**Brano da leggere**:
···
VELITRAE
ORIGINI
L’origine di Velletri, così come quello di molte altre città la cui storia "si perde, nell’oscurità dei tempi, è incerta per cui, in mancanza di testimonianze certe ed univoche, si è cercato di ricostruirla attraverso "fonti" rilevatosi successivamente inattendibili e "congetture" che non hanno retto neanche al primo riscontro. Nessuno degli antichi storici parlano della fondazione di Velletri, né di quella delle altre città del Lazio; essi si limitano a ricordarle indirettamente, nelle narrazioni delle gesta romane.
C’è chi ritiene che Velletri sia stata fondata dai Volsci, di cui ne divenne la capitale e chi sostiene invece che la nostra città nacque etrusca intorno al 700 a.C., tanto per citare due tesi del tutto contrastanti quanto puntigliosamente difese.
I Volsci erano un popolo forte e guerriero che verso il VI sec. a.C. vennero a stabilirsi sui monti Lepini occupando quella vasta zona di territorio che si estendeva da Segni sino a Sora e Cassino attraverso la valle del Sacco e da Sezze e Priverno sino a Terracina, Fondi e Formia, attraverso le Paludi pontine. Più che i fertili campi della Campagna veliterna deve essere stata l’invidiabile posizione strategica della città ad indurli ad occupare Velletri.
A riprova di ciò Svetonio, ne Le vite dei dodici Cesari, riferisce che a Velletri si trovava un tempio di Marte, nume tutelare della gente volsca. Questo tempio era in grande rinomanza presso tutta la nazione, la quale vi conveniva a sacrificare per la pubblica prosperità e a prendere i presagi. Il che diede motivo ai poeti di chiamare Velletri Urbs inclyta Martis, celebre città di Marte.
···
**Cosa devi fare**:
Riprendi il brano sulle origini di Velletri e portalo avanti a partire dall'ultima frase.

**Voci estratte**:
···
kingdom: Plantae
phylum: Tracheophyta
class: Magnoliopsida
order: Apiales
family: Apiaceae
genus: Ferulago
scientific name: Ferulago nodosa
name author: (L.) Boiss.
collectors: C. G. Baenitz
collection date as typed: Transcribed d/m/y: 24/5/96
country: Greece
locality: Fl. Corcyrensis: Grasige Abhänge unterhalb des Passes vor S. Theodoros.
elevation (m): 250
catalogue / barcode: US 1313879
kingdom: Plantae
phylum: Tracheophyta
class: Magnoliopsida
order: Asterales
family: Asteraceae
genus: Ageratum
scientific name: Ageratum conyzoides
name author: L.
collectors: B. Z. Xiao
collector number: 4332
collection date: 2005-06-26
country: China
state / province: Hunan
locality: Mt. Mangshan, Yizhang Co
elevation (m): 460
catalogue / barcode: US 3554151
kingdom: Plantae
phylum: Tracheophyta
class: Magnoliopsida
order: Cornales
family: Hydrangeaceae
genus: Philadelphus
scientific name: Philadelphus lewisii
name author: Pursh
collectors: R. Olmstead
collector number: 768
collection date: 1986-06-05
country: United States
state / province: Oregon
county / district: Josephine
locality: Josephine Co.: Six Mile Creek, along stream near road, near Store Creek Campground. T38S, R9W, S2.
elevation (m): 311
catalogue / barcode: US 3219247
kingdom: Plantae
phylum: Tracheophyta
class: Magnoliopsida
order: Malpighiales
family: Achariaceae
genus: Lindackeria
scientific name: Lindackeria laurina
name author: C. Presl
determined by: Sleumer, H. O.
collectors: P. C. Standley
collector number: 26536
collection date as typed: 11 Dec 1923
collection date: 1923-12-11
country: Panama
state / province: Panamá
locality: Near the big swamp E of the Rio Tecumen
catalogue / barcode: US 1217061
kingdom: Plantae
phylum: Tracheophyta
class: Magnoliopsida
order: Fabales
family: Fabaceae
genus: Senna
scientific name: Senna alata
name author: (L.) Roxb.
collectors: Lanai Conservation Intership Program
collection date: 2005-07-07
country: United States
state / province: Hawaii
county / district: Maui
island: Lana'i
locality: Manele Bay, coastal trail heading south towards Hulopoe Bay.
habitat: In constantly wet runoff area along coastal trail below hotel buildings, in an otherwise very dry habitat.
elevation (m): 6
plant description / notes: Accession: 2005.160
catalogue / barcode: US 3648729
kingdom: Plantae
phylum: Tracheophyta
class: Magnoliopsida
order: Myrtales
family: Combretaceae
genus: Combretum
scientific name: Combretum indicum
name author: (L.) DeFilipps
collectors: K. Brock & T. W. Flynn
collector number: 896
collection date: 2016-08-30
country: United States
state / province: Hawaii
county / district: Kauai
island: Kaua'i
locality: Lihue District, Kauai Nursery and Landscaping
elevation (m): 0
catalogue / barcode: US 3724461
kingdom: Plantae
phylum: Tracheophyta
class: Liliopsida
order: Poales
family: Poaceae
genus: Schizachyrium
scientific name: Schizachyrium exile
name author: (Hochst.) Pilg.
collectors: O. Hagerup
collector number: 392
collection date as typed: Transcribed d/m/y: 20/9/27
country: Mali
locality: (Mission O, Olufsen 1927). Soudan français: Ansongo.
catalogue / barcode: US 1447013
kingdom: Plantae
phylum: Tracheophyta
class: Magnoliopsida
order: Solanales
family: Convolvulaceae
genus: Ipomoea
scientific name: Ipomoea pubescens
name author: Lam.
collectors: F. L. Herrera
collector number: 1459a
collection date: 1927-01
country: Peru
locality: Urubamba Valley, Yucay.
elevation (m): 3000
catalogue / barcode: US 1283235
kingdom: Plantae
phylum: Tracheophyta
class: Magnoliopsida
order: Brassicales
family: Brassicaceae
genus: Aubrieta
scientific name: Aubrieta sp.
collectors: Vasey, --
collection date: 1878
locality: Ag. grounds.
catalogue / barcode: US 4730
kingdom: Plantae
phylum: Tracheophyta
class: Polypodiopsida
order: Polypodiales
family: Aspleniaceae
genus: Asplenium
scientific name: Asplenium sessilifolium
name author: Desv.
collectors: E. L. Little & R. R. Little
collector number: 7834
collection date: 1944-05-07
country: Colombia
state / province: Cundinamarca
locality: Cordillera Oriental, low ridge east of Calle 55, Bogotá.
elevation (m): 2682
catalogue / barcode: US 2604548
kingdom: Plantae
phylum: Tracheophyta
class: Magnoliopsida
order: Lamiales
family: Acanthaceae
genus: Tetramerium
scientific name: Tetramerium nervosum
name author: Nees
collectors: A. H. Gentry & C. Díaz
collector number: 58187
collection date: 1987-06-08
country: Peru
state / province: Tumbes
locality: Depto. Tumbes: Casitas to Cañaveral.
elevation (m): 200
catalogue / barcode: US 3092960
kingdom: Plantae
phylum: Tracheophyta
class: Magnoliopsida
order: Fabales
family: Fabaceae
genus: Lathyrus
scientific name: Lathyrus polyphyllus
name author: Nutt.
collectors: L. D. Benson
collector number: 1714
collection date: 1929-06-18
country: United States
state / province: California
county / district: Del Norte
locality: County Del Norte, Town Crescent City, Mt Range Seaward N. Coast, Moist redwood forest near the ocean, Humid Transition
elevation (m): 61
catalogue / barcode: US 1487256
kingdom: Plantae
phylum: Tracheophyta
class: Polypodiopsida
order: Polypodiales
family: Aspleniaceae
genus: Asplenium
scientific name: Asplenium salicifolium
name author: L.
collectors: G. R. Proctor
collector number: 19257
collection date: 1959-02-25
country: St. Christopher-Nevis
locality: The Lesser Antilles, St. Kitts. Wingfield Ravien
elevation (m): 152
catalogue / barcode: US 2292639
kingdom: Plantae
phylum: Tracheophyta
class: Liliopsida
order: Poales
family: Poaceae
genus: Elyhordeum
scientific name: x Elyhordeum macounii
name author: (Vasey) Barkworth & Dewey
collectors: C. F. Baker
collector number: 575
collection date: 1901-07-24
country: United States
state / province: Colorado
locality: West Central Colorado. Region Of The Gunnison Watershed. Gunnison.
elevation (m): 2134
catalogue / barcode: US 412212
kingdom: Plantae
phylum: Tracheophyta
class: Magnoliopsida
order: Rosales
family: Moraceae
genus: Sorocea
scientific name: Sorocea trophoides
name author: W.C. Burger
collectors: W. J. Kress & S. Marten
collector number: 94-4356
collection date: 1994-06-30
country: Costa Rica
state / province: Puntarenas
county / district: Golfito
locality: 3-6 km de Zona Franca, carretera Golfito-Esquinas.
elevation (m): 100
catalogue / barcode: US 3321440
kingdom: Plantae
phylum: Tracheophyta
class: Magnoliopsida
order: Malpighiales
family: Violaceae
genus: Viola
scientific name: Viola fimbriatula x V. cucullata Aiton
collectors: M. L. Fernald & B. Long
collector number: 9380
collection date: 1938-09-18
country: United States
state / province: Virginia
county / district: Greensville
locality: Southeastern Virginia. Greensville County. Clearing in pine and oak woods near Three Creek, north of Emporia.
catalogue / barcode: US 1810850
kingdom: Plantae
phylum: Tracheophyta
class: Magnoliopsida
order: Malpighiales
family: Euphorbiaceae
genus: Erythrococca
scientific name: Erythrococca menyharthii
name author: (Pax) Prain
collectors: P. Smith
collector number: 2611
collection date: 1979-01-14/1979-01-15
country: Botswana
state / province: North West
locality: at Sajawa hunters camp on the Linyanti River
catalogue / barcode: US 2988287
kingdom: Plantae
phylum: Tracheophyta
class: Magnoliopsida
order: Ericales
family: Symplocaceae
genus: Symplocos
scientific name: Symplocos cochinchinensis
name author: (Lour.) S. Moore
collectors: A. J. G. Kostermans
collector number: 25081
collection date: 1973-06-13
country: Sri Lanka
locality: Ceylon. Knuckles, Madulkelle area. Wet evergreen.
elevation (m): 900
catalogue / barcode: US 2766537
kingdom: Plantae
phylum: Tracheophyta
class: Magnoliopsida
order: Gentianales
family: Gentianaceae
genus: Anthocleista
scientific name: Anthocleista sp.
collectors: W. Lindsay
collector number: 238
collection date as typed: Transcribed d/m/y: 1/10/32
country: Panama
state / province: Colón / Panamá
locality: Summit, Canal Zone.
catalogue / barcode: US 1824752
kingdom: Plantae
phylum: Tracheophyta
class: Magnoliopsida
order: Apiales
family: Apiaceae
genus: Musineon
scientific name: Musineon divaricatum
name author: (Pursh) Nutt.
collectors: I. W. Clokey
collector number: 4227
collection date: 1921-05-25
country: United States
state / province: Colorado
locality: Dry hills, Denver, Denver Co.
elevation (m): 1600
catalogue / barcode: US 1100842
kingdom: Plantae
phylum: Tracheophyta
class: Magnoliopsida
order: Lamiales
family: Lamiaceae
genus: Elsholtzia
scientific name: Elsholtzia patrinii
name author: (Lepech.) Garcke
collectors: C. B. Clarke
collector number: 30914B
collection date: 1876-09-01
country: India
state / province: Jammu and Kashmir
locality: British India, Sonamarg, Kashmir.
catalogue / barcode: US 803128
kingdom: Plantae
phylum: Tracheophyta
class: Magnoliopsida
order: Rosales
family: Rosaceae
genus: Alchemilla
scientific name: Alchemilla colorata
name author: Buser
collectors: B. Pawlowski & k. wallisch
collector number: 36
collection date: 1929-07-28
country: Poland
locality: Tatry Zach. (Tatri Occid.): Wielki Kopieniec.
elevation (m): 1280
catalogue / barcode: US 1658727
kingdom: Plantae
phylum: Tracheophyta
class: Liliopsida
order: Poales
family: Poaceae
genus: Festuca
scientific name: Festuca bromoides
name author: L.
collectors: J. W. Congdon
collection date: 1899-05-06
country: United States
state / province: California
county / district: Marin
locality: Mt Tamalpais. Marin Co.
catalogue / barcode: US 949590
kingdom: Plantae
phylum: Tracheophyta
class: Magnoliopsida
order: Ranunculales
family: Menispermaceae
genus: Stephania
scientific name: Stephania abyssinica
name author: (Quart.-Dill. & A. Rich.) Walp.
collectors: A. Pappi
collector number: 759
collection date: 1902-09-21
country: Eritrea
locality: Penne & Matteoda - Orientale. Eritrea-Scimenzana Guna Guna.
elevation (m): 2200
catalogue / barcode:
···
**Risultato qui sotto**:
Gli Etruschi, invece, provenivano dall’Etruria da dove si spinsero verso il Sud per barattare i loro utensili in metallo con quelli di altre civiltà e lungo il percorso di questa lenta ma costante marcia ad ogni tappa ponevano la base di una città in cui si soffermavano per qualche tempo. Possiamo quindi ricostruire l’itinerario del loro avvicinamento al mondo greco dalle città da essi fondate: Veio a nord del luogo dove qualche secolo dopo sarebbe sorta Roma, Tivoli su una altura lontana dagli acquitrini paludosi e malarici, Tusculum, l’attuale Frascati, Praeneste ossia Palestrina, Cori sino a Capua dove vennero in contatto con i Greci ivi stanziati.
MUNICIPIUM ROMANUM
Con la nascita di Roma la città di Velletri, volsca o etrusca che fosse, dopo aver resistito per circa due secoli alle forti pressioni espansionistiche veniva conquistata dai romani.
Velletri fu una civitas opulenta, come lo attestano le sue mura preromanee, le artistiche terrecotte volsche, preziosi tesori del VI sec. a.C., conservati nel museo di Napoli e in quello della nostra città. Fiera del suo Senato, della sua forza e della sua autorità, resistette lungamente contro la prepotenza accentratrice di Roma; e quando, domata da Furio Camillo, le dovette cedere il passo, essa divenne il più apprezzato Municipium Romanum.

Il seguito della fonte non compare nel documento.